Cardiff City, a football club playing in the English Championship but based in the capital city of Wales, has rejected local sponsorship for its kit in favour of promoting a South East Asian country. Last year, Malaysian tycoon Tan Sri Vincent Tan became the biggest and controlling shareholder of the club when he and his business partner Datuk Chan Tien Ghee bought a 36.7% stake for over £6 million.
According to the club's CEO, Gethin Jenkins, the Bluebirds chose to turn down prospective offers from United Kingdom sponsors and preferred to identify with the national spirit of the club's Malaysian owners.
Specifically, the club said it wanted to show its bond with the 1Malaysia campaign - which promotes unity within diverse cultures in the country, along with improving football connections with the start of the 1Malaysia Cardiff City Grassroots Academy in Kuala Lumpur.
"The club had some very attractive shirt sponsorship options to link up with a number of commercial partners and brands in the UK and abroad, but after speaking with our investors and knowing the commitment from Vincent Tan and TG, we knew that the best way to highlight our affinity with Malaysia was to wear the message with pride on our kits this season," Jenkins told the club's website.
"The bond between Cardiff City FC and Malaysia will be evident throughout the season, something that has already been fully embraced by our supporters over the last twelve months and more. We are all looking forward to maximising this sponsorship and further sharing much between both countries over the coming season," he said, adding that "features and events on our ever improving links with MALAYSIA will be run over coming months, highlighting the excellent work being undertaken by our Academy in the country, plus much more."
In March Jenkins visited Malaysia with the club's academy managers,Neal Ardley (academy head), Steve Ellis (education academy) and Scott Young (community academy), for the launch of the 1Malaysia Cardiff City (1MCC) junior football U-12 league which attracted 31 teams.
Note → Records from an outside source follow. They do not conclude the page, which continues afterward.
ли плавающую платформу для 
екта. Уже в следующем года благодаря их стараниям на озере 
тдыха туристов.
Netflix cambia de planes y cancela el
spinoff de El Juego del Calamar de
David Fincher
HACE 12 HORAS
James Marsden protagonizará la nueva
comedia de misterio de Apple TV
The U-14 league is underway from May to July followed by the U-16 challenge between September and December.
During the CCFC executives' visit, the Malaysian government indicated its support for the proposed Cardiff City Academy to be established in Kuala Lumpur. "We appreciate efforts like this. To ensure the future of the country's football, we need a more structured development programme at the grassroots level," Prime Minister Datuk Seri Najib Razak said. "We will look into their requests and if they are within the government's means, we will provide them."
Mr Najib, supported by the Youth and Sports Minister Datuk Seri Ahmad Shabery Cheek and national football coach K. Rajagobal, agreed that collaboration between Cardiff City FC, the Youth and Sports Ministry, National Sports Council and the Football Association of Malaysia, could pave the way for a 'holistic' development of football in Malaysia.
1MCC chairman Datuk Chan Tien Ghee said Cardiff City had expressed the hope that the government would provide facilities for the centre which would be headed by a former Cardiff City player, Kevin Cooper.
Cardiff City is scheduled to play its first game of the new Championship season against London-based club, West Ham United ... a rarity in the English football system having recently been returned to local ownership after a period of foreign control.